## EXERCISE PROMPT
Look below for the line containing "Just the 3D"; from there through the line containing "Return a compact JSON list: bbox_3d", both lines included, please set down each line exactly and nothing else.

##### MATERIAL FOR THIS TASK #####

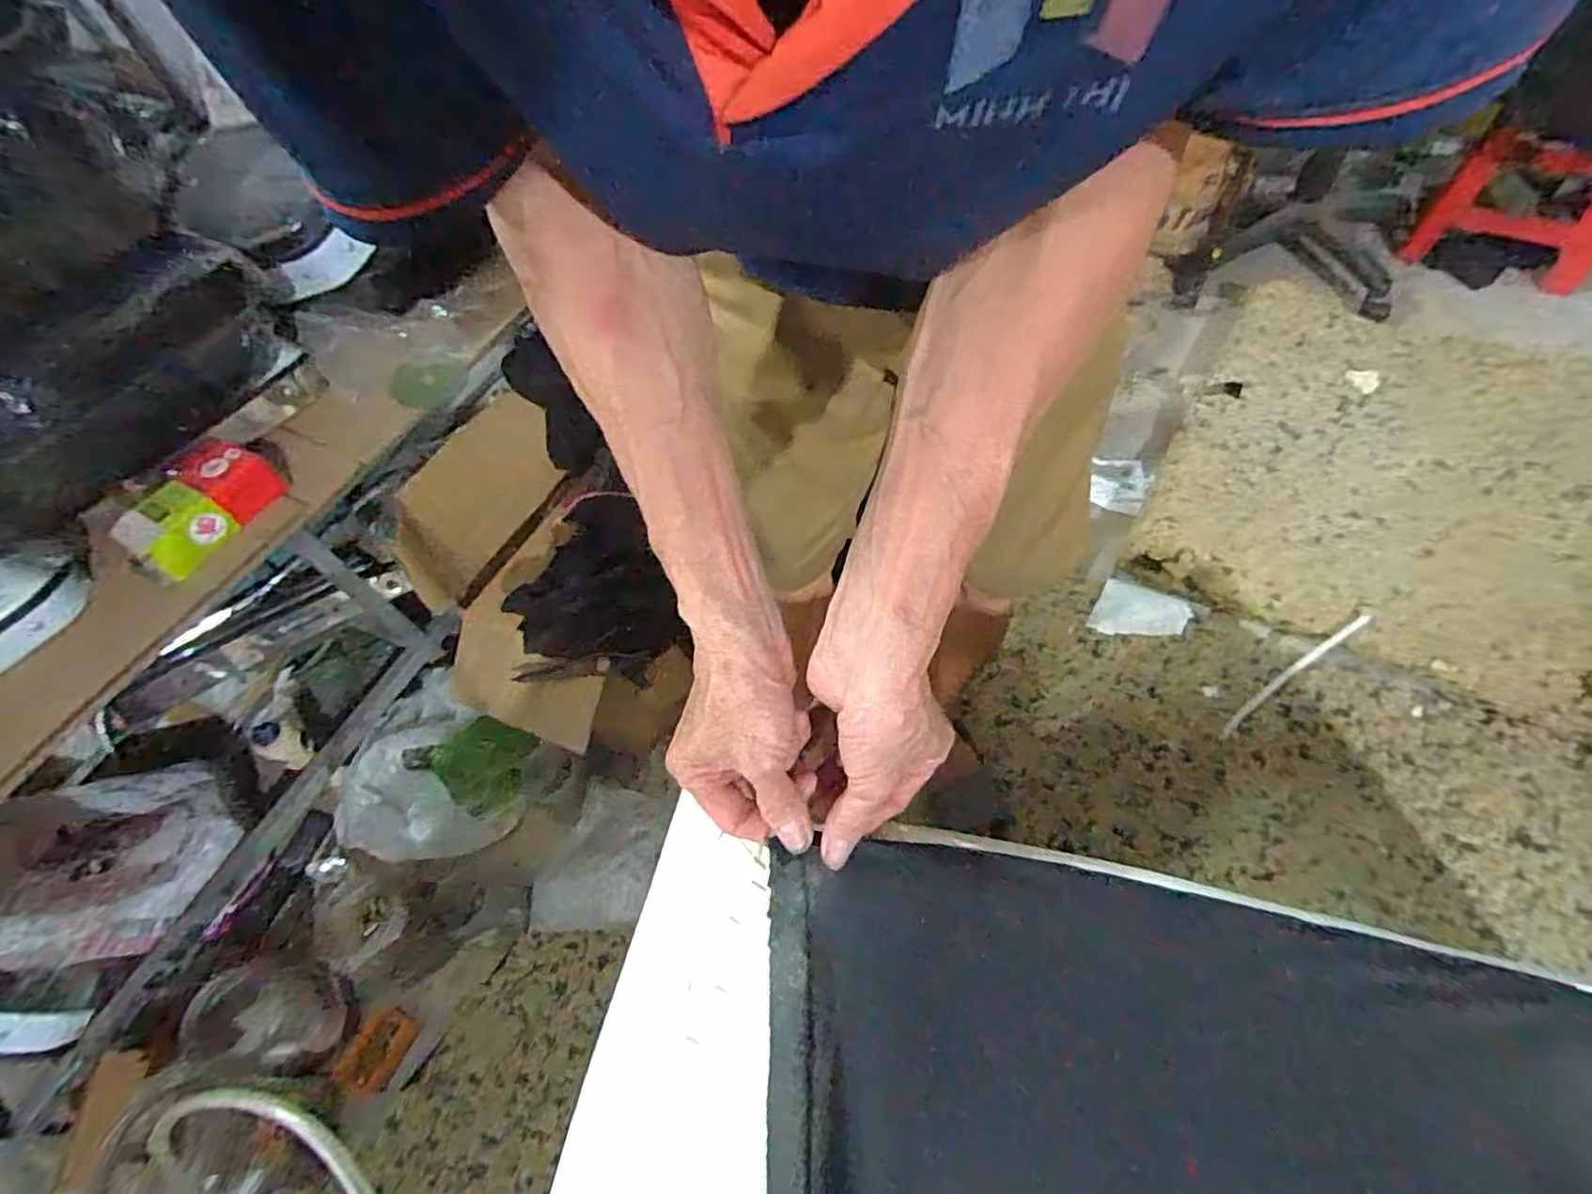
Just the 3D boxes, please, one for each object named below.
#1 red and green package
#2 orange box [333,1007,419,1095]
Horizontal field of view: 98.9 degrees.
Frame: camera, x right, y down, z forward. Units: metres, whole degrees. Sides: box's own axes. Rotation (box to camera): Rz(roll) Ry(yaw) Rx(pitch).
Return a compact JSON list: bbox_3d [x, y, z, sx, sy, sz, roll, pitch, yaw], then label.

#####
##### MATERIAL FOR THIS TASK #####

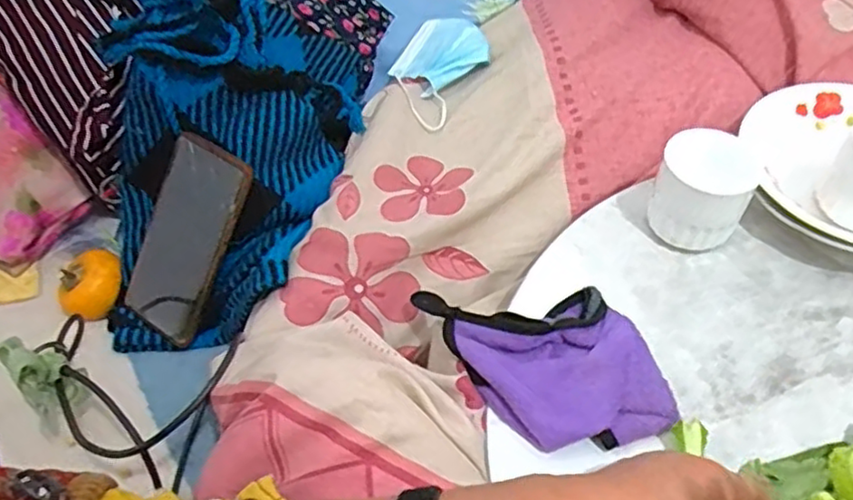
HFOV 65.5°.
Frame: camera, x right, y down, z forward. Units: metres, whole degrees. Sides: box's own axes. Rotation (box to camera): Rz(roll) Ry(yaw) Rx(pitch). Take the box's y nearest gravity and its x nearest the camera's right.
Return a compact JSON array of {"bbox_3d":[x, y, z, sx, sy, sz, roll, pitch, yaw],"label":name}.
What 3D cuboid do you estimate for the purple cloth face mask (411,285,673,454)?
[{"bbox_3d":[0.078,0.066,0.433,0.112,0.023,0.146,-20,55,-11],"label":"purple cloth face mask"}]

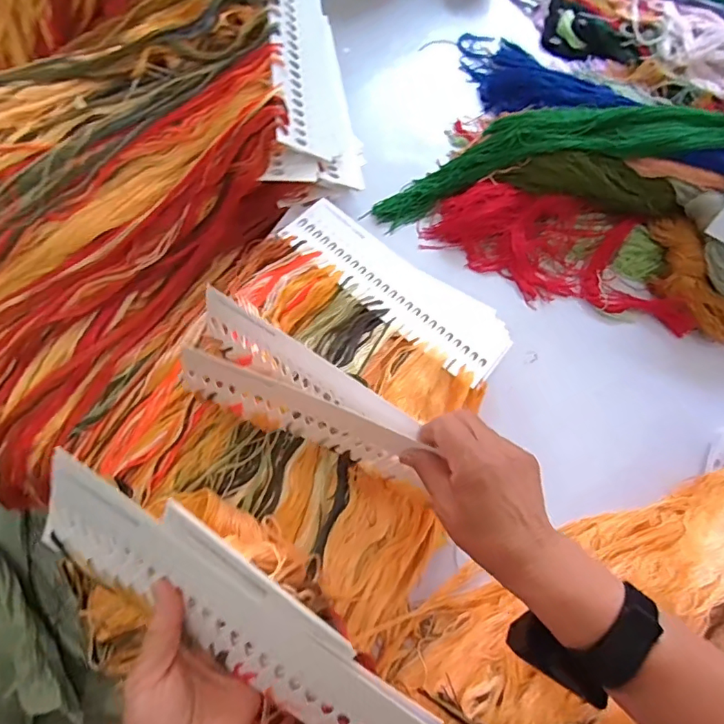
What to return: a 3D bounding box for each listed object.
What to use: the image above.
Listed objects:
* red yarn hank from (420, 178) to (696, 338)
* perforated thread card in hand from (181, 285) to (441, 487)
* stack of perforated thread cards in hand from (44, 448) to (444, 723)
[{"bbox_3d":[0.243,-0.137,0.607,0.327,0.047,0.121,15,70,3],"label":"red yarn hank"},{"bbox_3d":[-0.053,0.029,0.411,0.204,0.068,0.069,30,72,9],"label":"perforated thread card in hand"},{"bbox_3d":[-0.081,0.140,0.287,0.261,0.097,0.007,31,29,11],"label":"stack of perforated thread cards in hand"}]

#####
##### MATERIAL FOR THIS TASK #####

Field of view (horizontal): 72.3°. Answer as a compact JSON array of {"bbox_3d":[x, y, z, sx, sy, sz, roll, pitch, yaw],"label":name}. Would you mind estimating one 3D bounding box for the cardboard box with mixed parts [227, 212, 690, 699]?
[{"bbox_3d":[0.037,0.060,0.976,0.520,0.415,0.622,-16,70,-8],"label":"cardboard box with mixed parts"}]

#####

## ANSWER SECTION
Just the 3D boxes, please, one for each object named below.
#1 red and green package
#2 orange box [333,1007,419,1095]
Horizontal field of view: 98.9 degrees.
Frame: camera, x right, y down, z forward. Units: metres, whole degrees. Sides: box's own axes. Rotation (box to camera): Rz(roll) Ry(yaw) Rx(pitch).
Return a compact JSON list: bbox_3d [x, y, z, sx, sy, sz, roll, pitch, yaw], then label.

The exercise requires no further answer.